Personal Liability for Corporate Fault Reform Bill 2012

Treasury has released an exposure draft of the Personal Liability for Corporate Fault Reform Bill 2012, which constitutes the first tranche of proposed amendments to Commonwealth directors’ liability legislation.

The amendments are intended to harmonise nationally the imposition of personal criminal liability of company officers when their company breaches a statutory requirement.

The Bill makes amendments to the Corporations Act 2001, Insurance Contracts Act 1984, Foreign Acquisitions and Takeovers Act 1975 and the Pooled Development Finds Act 1992.

The Corporations Act changes include redrafting Section 188 dealing with company secretary liability and making breaches of certain sections subject to a civil penalty, rather than constituting an offence.

A second draft bill, encompassing all proposed amendments to Commonwealth legislation will be exposed in February/March 2012.
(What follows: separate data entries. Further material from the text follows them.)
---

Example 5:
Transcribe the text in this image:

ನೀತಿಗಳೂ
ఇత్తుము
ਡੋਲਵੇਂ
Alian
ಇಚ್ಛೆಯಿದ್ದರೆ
The amendments are based on the following COAG Principles:
1. Where a corporation contravenes a statutory requirement, the corporation should be held liable in the first instance.
2. Directors should not be liable for corporate fault as a matter of course or by blanket imposition of liability across an entire Act.
3. A ‘designated officer’ approach to liability is not suitable for general application.
4. The imposition of personal criminal liability on a director for the misconduct of a corporation should be confined to situations where:
• there are compelling public policy reasons for doing so (e.g. in terms of the potential for significant public harm that might be caused by the particular corporate offending);
• liability of the corporation is not likely on its own to sufficiently promote compliance; and
• it is reasonable in all the circumstances for the director to be liable having regard to factors including:
– the obligation on the corporation, and in turn the director, is clear;
– the director has the capacity to influence the conduct of the corporation in relation to the offending; and
– there are steps that a reasonable director might take to ensure a corporation’s compliance with the legislative obligation.
5. Where principle 4 is satisfied and directors’ liability is appropriate, directors could be liable where they:
– have encouraged or assisted in the commission of the offence; or
– have been negligent or reckless in relation to the corporation’s offending.
6. In addition, in some instances, it may be appropriate to put directors to proof that they have taken reasonable steps to prevent the corporation’s offending if they are not to be personally liable.